The meta-analysis on vitamin D included 7 randomized trials with a total of 716 severely ill adult patients. The trial doses ranged from 200,000 to 540,000 units of vitamin D3. Compared with placebo, patients who supplemented with vitamin D3 had a lower mortality rate and a lower mortality rate. No adverse reactions were observed during the 6-month follow-up [85].

Recommendation 32: Severe neurosurgery patients with proven vitamin D deficiency (25-hydroxyvitamin D <12.5 ng/ml or 50 nmol/L) need vitamin D3 supplementation. During treatment, it is recommended to give a loading dose (single dose of 50 000 to 600 000). unit of vitamin D3) followed by nutritional dose (DRI 600 units) treatment.

(3) Glutamine

GLN is a normal component of protein, accounting for approximately 8% of all amino acids. It mainly plays the role of transporting nitrogen between cells and/or organs, and serves as a raw material for rapid cell proliferation. Under physiological conditions, the human body can maintain adequate GLN levels through daily nutritional intake and endogenous synthesis (skeletal muscle and liver). GLN is generally included in standard enteral nutrition preparations, but is not included in standard parenteral nutrition solutions for stability reasons.

There is currently no direct research support for GLN levels and prognosis in critically ill neurosurgery patients. In other studies of critically ill patients, Rodas et al. [86] showed that there is a U-shaped association between plasma GLN levels and prognosis. Low plasma GLN levels in critically ill patients are associated with poor prognosis. Multiple randomized trials have confirmed that in burn and trauma patients, if plasma GLN levels are low, additional supplementation of GLN can reduce the occurrence of infectious complications and promote wound healing [87, 88].
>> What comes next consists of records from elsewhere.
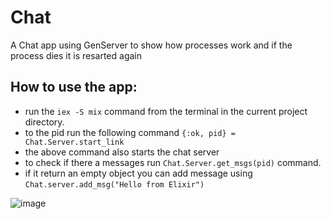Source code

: # Chat

A Chat app using GenServer to show how processes work and if the process dies it is resarted again 

## How to use the app:
  - run the `iex -S mix`  command from the terminal in the current project directory.
  - to the pid run the following command `{:ok, pid} = Chat.Server.start_link` 
  - the above command also starts the chat server
  - to check if there a messages run `Chat.Server.get_msgs(pid)` command.
  - if it return an empty object you can add message using `Chat.server.add_msg("Hello from Elixir")`

![image](https://user-images.githubusercontent.com/54530122/131801327-3fc55f7f-6989-4222-810f-4a8b34c7ae40.png?s=200)


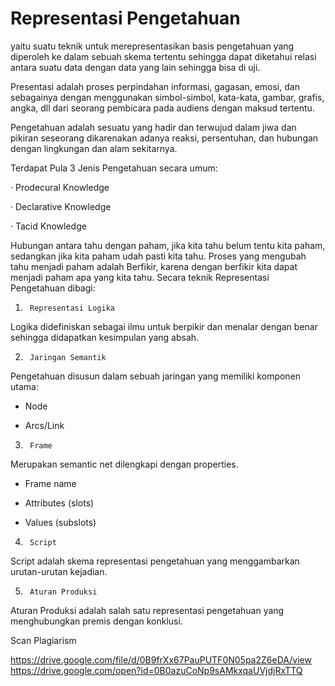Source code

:
# Representasi Pengetahuan

yaitu suatu teknik untuk merepresentasikan basis pengetahuan yang diperoleh ke dalam sebuah skema tertentu sehingga dapat diketahui relasi antara suatu data dengan data yang lain sehingga bisa di uji.

 
Presentasi adalah proses perpindahan informasi, gagasan, emosi, dan sebagainya dengan menggunakan simbol-simbol, kata-kata, gambar, grafis, angka, dll dari seorang pembicara pada audiens dengan maksud tertentu.

Pengetahuan adalah sesuatu yang hadir dan terwujud dalam jiwa dan pikiran seseorang dikarenakan adanya reaksi, persentuhan, dan hubungan dengan lingkungan dan alam sekitarnya.

Terdapat Pula 3 Jenis Pengetahuan secara umum:

·         Prodecural Knowledge

·         Declarative Knowledge

·         Tacid Knowledge

Hubungan antara tahu dengan paham, jika kita tahu belum tentu kita paham, sedangkan jika kita paham udah pasti kita tahu. Proses yang mengubah tahu menjadi paham adalah Berfikir, karena dengan berfikir kita dapat menjadi paham apa yang kita tahu.
Secara teknik Representasi Pengetahuan dibagi:

1)      Representasi Logika

Logika didefiniskan sebagai ilmu untuk berpikir dan menalar dengan benar sehingga didapatkan kesimpulan yang absah.

2)      Jaringan Semantik

Pengetahuan disusun dalam sebuah jaringan yang memiliki komponen utama:

- Node

- Arcs/Link

3)      Frame

Merupakan semantic net dilengkapi dengan properties.

-  Frame name

-  Attributes (slots)

-  Values (subslots)

4)      Script
Script adalah skema representasi pengetahuan yang menggambarkan urutan-urutan kejadian.

5)      Aturan Produksi

Aturan Produksi adalah salah satu representasi pengetahuan yang menghubungkan premis dengan konklusi.

Scan Plagiarism

https://drive.google.com/file/d/0B9frXx67PauPUTF0N05pa2Z6eDA/view
https://drive.google.com/open?id=0B0azuCoNp9sAMkxqaUVjdjRxTTQ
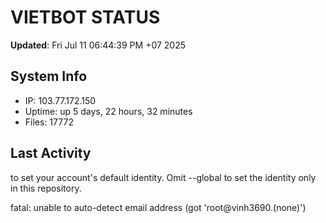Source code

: # VIETBOT STATUS
**Updated**: Fri Jul 11 06:44:39 PM +07 2025

## System Info
- IP: 103.77.172.150
- Uptime: up 5 days, 22 hours, 32 minutes
- Files: 17772

## Last Activity

to set your account's default identity.
Omit --global to set the identity only in this repository.

fatal: unable to auto-detect email address (got 'root@vinh3690.(none)')

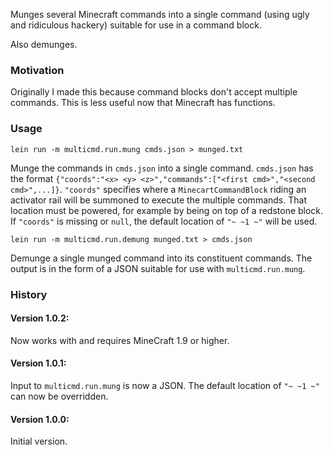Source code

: Munges several Minecraft commands into a single command (using ugly and ridiculous hackery) suitable for use in a command block.

Also demunges.

### Motivation

Originally I made this because command blocks don't accept multiple commands. This is less useful now that Minecraft has functions.

### Usage

`lein run -m multicmd.run.mung cmds.json > munged.txt`

Munge the commands in `cmds.json` into a single command. `cmds.json` has the format `{"coords":"<x> <y> <z>","commands":["<first cmd>","<second cmd>",...]}`. `"coords"` specifies where a `MinecartCommandBlock` riding an activator rail will be summoned to execute the multiple commands. That location must be powered, for example by being on top of a redstone block. If `"coords"` is missing or `null`, the default location of `"~ ~1 ~"` will be used. 

`lein run -m multicmd.run.demung munged.txt > cmds.json`

Demunge a single munged command into its constituent commands. The output is in the form of a JSON suitable for use with `multicmd.run.mung`.


### History

#### Version 1.0.2:

Now works with and requires MineCraft 1.9 or higher.

#### Version 1.0.1:

Input to `multicmd.run.mung` is now a JSON. The default location of `"~ ~1 ~"` can now be overridden.

#### Version 1.0.0:

Initial version.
However, not all critically ill patients are GLN deficient.

Recommendation 33: Critically ill neurosurgery patients do not need to supplement GLN when their enteral nutritional therapy protein reaches the target; patients with severe craniocerebral trauma may consider supplementing GLN when their plasma GLN levels decrease; for patients using standard total parenteral nutrition, Pay attention to supplement GLN. For patients with liver and kidney failure, additional supplementation of GLN is not recommended.